#### INFORMATION
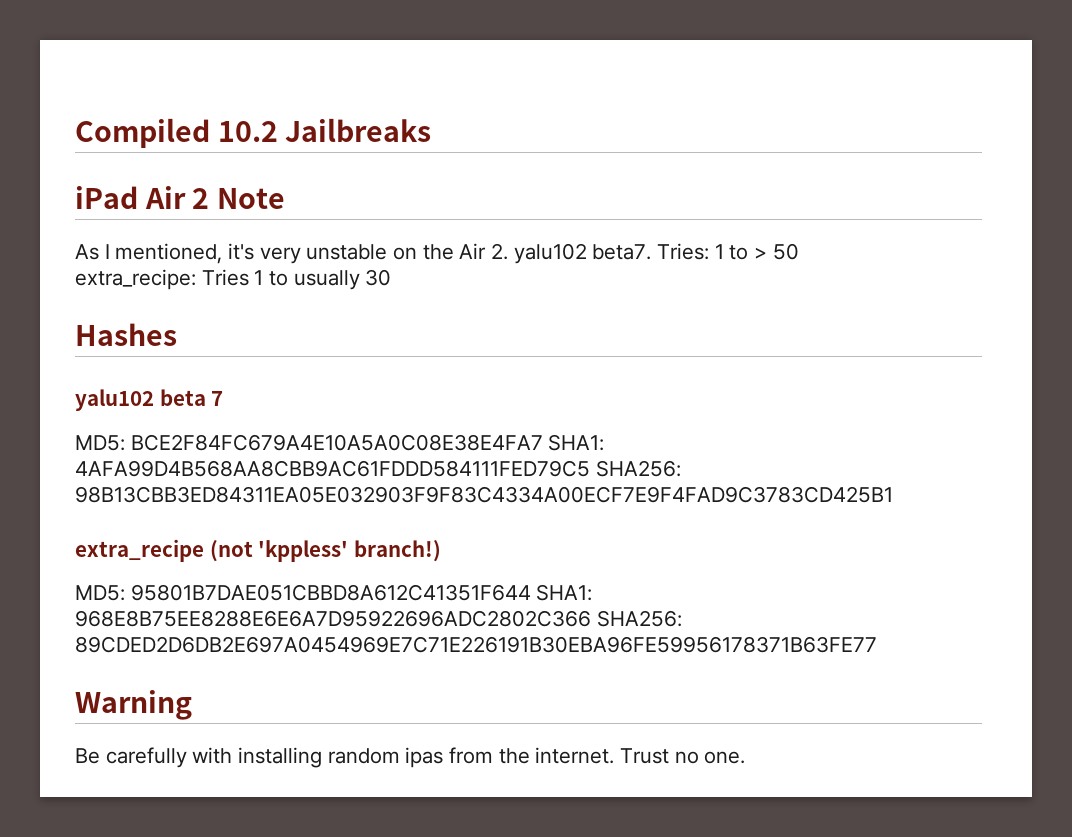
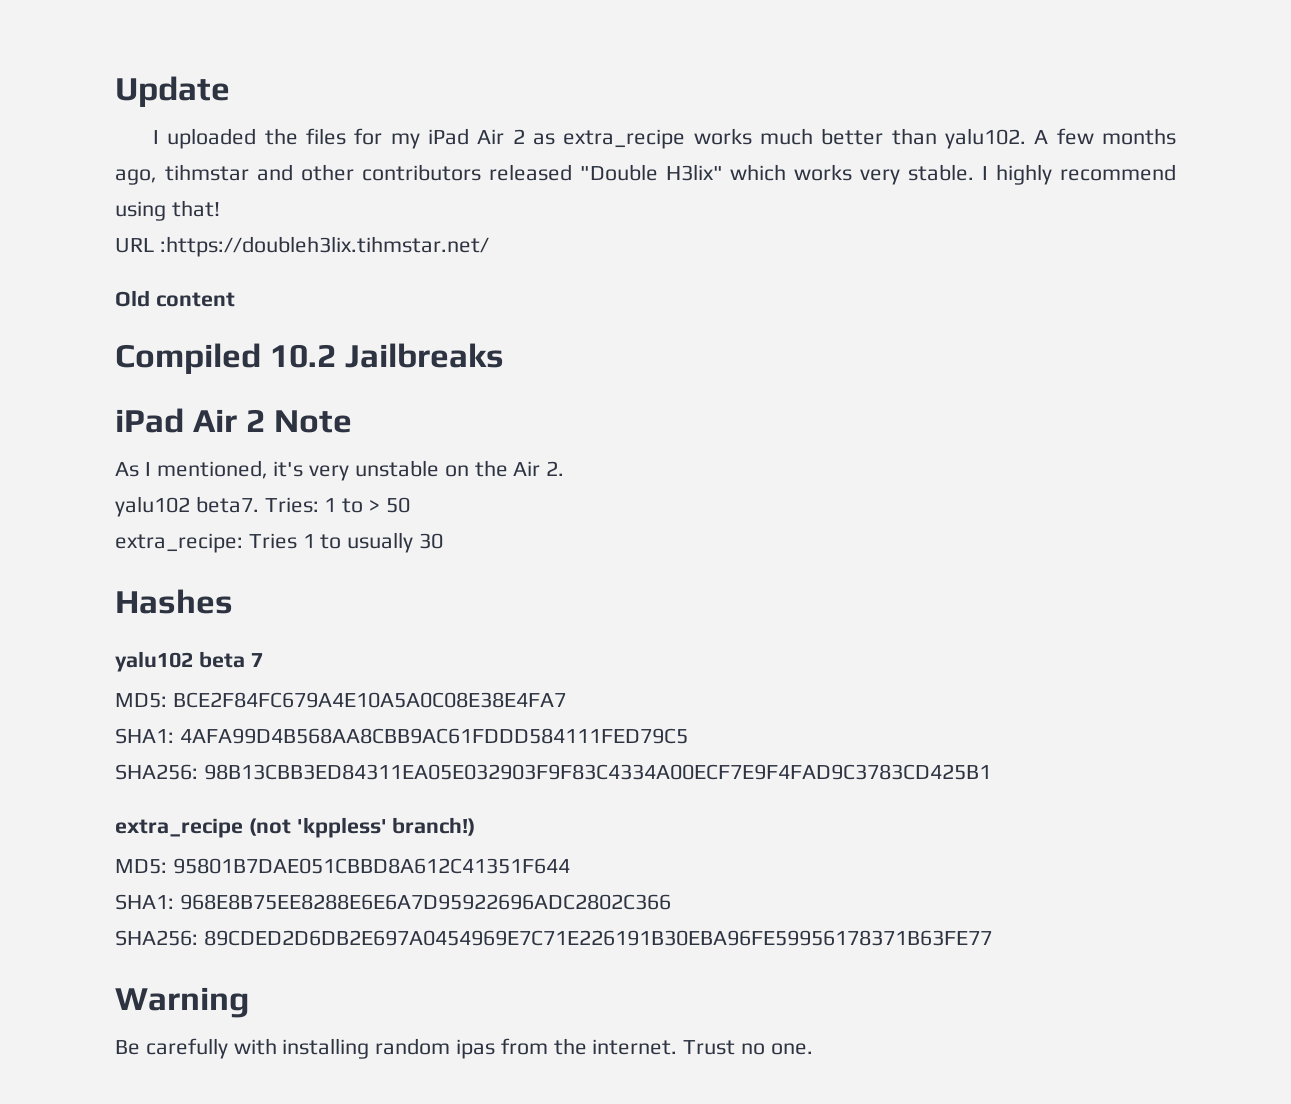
(75, 133) none -> [115,76,230,107] [153,128,1176,149] [115,164,1177,185] [115,200,220,221] [115,236,489,257] [115,290,235,307] Update // I uploaded the files for my iPad Air 2 as extra_recipe works much better than yalu102. A few months ago, tihmstar and other contributors released "Double H3lix" which works very stable. I highly recommend using that! // URL :https://doubleh3lix.tihmstar.net/ // Old content //
(509, 251) none -> (565, 468) //
(543, 442) none -> (566, 700) //
(590, 468) none -> (688, 736) //
(531, 592) none -> (570, 866) //
(591, 618) none -> (671, 902) //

#### YOUR INSTRUCTIONS
From the line holding "(543, 442) none -> (566, 700) //" to the final line of the data, output each line exactly and nothing more.

#### OUTPUT OF THE EXERCISE
(543, 442) none -> (566, 700) //
(590, 468) none -> (688, 736) //
(531, 592) none -> (570, 866) //
(591, 618) none -> (671, 902) //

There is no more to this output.